> _Excerpt_:

Do you know that now is one of the best times to get a second mortgage in Canada despite concerns over the contrary? The risks are not worth sweating over if you take the time to understand what a second mortgage is and only decide after identifying the best type of second mortgage that may work for you.
Second Mortgage Primer
A home loan that you take which is secured by your home equity is the definition of a second mortgage. It is called as such because unlike the primary mortgage which gets first priority in the event of you defaulting payment, it only comes second.
A second mortgage can allow you to access a maximum of 80% to 90% of your home equity. The maximum limit is determined by the type of loan you’ll apply for as well as how much the lender will approve knowing that most people who get a second mortgage simply want to avoid the fees associated with refinancing and the fees incurred by breaking a current mortgage.
Why Apply for a Second Mortgage?
Most people cite debt consolidation, home renovation, or higher education when asked for a reason why they’re applying for a second mortgage. In a nutshell, a second mortgage gives a homeowner more elbow room to maneuver in when fixing his or her finances in the long run.
Types of Second Mortgages
There used to be a time when second mortgages were perceived as a desperate choice for financially desperate people. Thankfully, that misconception has been cleared up. More people understand now that second mortgages come in various forms that have their own set of advantages and disadvantages.

(Part of a data file)
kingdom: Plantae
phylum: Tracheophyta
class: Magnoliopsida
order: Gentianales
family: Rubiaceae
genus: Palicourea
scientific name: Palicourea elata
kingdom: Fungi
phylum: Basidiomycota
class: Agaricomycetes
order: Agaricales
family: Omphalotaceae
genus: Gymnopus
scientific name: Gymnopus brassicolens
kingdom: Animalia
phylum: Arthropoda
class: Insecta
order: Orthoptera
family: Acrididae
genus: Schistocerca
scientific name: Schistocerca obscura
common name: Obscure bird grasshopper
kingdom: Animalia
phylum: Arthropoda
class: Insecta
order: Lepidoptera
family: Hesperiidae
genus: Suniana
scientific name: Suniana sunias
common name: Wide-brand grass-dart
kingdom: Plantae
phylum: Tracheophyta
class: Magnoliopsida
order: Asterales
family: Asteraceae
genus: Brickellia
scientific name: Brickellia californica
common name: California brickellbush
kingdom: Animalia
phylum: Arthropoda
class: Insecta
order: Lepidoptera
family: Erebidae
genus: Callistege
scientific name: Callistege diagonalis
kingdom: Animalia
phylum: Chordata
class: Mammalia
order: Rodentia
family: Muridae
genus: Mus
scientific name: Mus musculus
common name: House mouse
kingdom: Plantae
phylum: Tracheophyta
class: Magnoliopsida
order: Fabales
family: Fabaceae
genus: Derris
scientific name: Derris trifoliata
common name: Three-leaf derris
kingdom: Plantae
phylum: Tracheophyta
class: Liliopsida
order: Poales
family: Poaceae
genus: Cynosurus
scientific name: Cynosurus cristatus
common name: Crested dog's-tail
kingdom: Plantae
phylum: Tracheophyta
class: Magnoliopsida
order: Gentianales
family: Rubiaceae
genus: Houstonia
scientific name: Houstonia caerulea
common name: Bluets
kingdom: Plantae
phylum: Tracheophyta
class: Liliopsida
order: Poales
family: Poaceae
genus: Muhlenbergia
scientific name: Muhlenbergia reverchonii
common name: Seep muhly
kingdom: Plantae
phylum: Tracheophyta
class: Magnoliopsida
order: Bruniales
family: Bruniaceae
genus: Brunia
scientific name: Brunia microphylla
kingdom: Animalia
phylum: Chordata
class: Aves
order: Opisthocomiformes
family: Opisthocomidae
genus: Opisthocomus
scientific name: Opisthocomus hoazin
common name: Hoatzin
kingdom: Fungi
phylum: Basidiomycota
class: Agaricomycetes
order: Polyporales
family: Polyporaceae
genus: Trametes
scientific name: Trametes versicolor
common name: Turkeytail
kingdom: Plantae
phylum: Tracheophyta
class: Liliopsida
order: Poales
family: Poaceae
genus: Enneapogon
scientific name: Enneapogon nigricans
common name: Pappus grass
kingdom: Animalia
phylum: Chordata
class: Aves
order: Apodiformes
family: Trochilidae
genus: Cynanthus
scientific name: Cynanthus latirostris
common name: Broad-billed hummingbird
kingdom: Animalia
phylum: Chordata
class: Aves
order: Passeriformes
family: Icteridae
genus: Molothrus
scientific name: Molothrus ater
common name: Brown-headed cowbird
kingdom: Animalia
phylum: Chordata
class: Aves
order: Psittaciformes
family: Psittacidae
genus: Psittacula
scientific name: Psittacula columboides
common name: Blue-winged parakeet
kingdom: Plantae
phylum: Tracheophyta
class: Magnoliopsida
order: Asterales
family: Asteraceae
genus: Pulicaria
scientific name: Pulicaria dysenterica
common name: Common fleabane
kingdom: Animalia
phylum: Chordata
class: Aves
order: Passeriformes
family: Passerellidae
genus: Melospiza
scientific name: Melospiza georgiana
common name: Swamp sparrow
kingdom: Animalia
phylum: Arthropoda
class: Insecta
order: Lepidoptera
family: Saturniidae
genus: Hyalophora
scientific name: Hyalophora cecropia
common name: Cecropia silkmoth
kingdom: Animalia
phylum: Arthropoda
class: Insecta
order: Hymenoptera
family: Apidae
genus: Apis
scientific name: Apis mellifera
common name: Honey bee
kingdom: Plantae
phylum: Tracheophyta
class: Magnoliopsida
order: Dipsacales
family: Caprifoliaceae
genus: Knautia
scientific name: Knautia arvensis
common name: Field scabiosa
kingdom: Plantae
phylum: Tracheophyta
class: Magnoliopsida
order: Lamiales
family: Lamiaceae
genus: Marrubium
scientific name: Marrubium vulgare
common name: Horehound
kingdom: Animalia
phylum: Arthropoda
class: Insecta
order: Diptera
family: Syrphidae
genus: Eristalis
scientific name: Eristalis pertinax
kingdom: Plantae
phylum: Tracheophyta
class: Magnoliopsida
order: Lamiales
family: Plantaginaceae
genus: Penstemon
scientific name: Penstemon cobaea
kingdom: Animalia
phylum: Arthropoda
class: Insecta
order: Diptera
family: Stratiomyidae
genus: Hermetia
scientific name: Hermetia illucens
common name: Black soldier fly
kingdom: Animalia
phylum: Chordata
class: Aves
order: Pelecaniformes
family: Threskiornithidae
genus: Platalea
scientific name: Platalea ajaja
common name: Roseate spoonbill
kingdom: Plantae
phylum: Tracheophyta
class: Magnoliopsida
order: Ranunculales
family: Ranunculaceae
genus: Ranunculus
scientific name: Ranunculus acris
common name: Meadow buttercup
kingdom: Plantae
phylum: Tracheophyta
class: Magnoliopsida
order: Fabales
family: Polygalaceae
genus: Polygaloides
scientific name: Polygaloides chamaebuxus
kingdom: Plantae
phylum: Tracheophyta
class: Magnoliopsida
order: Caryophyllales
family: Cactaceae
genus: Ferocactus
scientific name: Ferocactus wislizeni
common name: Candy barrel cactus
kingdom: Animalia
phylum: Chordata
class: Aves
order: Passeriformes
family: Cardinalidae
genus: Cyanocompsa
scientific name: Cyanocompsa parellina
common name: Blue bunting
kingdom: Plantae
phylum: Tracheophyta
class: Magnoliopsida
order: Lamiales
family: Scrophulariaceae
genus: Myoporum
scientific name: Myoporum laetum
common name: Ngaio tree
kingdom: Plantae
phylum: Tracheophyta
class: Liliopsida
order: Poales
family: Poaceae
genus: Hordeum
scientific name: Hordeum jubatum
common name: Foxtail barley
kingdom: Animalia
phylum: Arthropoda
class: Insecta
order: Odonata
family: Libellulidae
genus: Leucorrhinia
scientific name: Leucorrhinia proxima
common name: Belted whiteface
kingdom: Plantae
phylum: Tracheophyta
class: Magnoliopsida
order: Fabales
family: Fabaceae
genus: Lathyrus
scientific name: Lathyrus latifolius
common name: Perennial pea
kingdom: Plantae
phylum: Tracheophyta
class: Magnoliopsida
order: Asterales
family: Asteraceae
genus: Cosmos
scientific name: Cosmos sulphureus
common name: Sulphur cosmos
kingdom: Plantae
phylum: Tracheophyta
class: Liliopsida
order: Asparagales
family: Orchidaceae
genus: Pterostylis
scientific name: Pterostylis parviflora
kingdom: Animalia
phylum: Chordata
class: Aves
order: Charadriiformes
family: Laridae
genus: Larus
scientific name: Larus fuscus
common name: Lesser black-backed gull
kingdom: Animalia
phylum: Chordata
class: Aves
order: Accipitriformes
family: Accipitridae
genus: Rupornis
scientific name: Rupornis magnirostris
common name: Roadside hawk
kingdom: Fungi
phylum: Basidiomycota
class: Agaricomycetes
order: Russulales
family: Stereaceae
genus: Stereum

> _Task requirements_:
Echo, word for word, the stretch of the second mortgage text above from "Do you know" through "only comes second.".

> _Answer to the task_:
Do you know that now is one of the best times to get a second mortgage in Canada despite concerns over the contrary? The risks are not worth sweating over if you take the time to understand what a second mortgage is and only decide after identifying the best type of second mortgage that may work for you.
Second Mortgage Primer
A home loan that you take which is secured by your home equity is the definition of a second mortgage. It is called as such because unlike the primary mortgage which gets first priority in the event of you defaulting payment, it only comes second.